[Показанный текст]
Пособники. Исследования и материалы по истории отечественного коллаборационизма — страница 38 из 66

Но вот все готово. Немецкий барьер поднимается. Командующий приказывает нашему броневику: «Вперед!» Но тут произошла заминка. При заводе оторвалась ручка стартера. От «Мерседеса» Командующего слышны крепкие словечки по нашему адресу. Даже слышим: «Сам поеду первым!» Но, слава Богу, плоскогубцами удалось завести машину.

С места берем большую скорость. «Мерседес» Командующего сразу за нами. Проскакиваем немецкий барьер. Вся команда заставы в последний раз отдает честь. Мгновенно проскакиваем ничью полосу, хотя она и была около 500 метров. Перед нами вдруг освещенный швейцарский бункер, а на дороге козлы и рогатки из колючей проволоки. Проламываем и разваливаем заграждение. Но тут — выстрел! Не обращая на него внимания, полным ходом несемся дальше. Нам дан приказ: вперед, не оглядываясь, что происходит сзади![938]

Так мы проскочили село Шеленберг и пронеслись более 5 километров. Остановились. Кругом тихо и сзади тихо. Никакой стрельбы. Вокруг видим непривычные нашему глазу освещенные деревни. Тихо возвращаемся обратно. Въезжаем в село Шеленберг, полностью освещенное, но ни души на улицах. Только на домах висят, мокрые от снега, белые флаги. Как потом узнали — лихтенштейнское правительство, предвидя наш переход, приказало всему населению Лихтенштейна уйти в горы, вывесив белые флаги.
[/Показанный текст]
▸ Рабочее задание 1: Перепишите без изменений строки данных, начиная с самой первой и заканчивая строкой, в которой есть «estetyczne z praktyczną w», включая обе крайние.
[Перечень данных]
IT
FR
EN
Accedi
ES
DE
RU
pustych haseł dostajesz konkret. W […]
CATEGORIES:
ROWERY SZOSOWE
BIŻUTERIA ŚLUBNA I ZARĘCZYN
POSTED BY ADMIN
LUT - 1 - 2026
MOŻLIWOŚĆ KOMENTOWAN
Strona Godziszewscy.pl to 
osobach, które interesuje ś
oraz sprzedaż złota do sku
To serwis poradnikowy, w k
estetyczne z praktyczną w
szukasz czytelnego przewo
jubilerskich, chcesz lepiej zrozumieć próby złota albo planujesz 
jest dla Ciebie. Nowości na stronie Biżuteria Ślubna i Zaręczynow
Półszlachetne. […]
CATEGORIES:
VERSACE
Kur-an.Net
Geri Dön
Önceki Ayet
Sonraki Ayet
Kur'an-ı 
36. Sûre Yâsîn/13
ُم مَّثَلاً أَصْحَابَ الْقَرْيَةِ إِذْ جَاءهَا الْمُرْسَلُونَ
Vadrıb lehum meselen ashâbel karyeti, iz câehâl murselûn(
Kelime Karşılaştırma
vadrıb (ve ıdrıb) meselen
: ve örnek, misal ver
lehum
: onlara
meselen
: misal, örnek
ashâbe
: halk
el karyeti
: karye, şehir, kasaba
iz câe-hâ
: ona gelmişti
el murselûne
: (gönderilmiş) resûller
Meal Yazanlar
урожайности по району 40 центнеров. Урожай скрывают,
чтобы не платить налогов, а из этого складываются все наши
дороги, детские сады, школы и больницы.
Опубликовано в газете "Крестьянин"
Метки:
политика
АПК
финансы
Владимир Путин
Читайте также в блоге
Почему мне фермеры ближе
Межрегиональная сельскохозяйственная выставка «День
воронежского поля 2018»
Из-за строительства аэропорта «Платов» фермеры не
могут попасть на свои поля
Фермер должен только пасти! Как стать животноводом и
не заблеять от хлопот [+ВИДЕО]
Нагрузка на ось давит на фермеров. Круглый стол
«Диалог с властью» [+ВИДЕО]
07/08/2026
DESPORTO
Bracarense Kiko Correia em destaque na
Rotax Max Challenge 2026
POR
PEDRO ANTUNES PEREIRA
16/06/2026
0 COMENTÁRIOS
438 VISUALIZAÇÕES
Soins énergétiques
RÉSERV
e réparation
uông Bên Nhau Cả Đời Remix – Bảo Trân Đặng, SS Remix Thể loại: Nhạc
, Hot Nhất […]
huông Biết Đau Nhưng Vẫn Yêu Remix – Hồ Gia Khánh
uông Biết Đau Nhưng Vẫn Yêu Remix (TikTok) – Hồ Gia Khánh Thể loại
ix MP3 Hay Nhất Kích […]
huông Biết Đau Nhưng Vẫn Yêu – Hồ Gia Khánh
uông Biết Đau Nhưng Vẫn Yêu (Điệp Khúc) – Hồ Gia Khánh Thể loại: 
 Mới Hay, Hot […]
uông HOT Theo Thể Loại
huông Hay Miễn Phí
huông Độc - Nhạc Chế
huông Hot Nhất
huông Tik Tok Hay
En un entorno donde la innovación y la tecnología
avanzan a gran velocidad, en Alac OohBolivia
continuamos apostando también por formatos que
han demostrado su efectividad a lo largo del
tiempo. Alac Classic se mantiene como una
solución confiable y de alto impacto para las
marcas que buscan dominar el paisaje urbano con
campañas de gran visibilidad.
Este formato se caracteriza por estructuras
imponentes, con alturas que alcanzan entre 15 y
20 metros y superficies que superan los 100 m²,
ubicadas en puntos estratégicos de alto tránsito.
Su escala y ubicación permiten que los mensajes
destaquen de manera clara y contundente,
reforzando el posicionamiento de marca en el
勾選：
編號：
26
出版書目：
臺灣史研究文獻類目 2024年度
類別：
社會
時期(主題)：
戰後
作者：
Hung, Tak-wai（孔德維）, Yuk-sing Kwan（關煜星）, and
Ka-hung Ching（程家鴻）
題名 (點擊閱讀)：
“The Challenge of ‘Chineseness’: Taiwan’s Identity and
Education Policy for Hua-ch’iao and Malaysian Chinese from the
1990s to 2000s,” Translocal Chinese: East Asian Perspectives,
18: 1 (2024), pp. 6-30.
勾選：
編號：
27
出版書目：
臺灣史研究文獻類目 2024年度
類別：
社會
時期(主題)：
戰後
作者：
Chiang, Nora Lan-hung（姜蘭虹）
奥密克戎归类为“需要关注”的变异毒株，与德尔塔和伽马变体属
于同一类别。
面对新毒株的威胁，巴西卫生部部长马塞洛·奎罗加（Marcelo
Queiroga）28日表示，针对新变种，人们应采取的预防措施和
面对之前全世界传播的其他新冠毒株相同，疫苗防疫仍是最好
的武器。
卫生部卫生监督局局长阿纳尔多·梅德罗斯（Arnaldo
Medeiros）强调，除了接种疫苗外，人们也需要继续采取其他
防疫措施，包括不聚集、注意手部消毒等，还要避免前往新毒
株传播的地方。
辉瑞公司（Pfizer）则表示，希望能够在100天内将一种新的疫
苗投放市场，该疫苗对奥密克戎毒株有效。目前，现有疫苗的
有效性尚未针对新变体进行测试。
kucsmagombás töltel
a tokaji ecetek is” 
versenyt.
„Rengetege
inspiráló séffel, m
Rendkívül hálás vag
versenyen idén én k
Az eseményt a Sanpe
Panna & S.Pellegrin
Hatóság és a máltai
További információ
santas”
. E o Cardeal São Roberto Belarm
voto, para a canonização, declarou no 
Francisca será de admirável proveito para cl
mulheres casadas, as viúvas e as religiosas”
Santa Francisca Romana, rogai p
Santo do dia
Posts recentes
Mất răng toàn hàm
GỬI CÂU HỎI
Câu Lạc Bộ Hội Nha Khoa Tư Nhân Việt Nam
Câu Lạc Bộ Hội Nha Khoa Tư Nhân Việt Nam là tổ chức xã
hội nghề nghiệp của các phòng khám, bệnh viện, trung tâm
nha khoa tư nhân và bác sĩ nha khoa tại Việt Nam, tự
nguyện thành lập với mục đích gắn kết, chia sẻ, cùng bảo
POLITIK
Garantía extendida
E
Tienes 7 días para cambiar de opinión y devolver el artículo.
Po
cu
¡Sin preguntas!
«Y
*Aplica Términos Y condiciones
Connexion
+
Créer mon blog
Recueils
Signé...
[/Перечень данных]
▸ Рабочее задание 2:
Ответьте на вопросы по отрывку:
(а) Что оторвалось при заводе броневика?
(б) Какой ширины, по словам автора, была ничья полоса?
(в) Что лихтенштейнское правительство приказало всему населению Лихтенштейна?

▸ Ваш ответ 1:
IT
FR
EN
Accedi
ES
DE
RU
pustych haseł dostajesz konkret. W […]
CATEGORIES:
ROWERY SZOSOWE
BIŻUTERIA ŚLUBNA I ZARĘCZYN
POSTED BY ADMIN
LUT - 1 - 2026
MOŻLIWOŚĆ KOMENTOWAN
Strona Godziszewscy.pl to 
osobach, które interesuje ś
oraz sprzedaż złota do sku
To serwis poradnikowy, w k
estetyczne z praktyczną w

▸ Ваш ответ 2:
(а) Ручка стартера.
(б) Около 500 метров.
(в) Уйти в горы, вывесив белые флаги.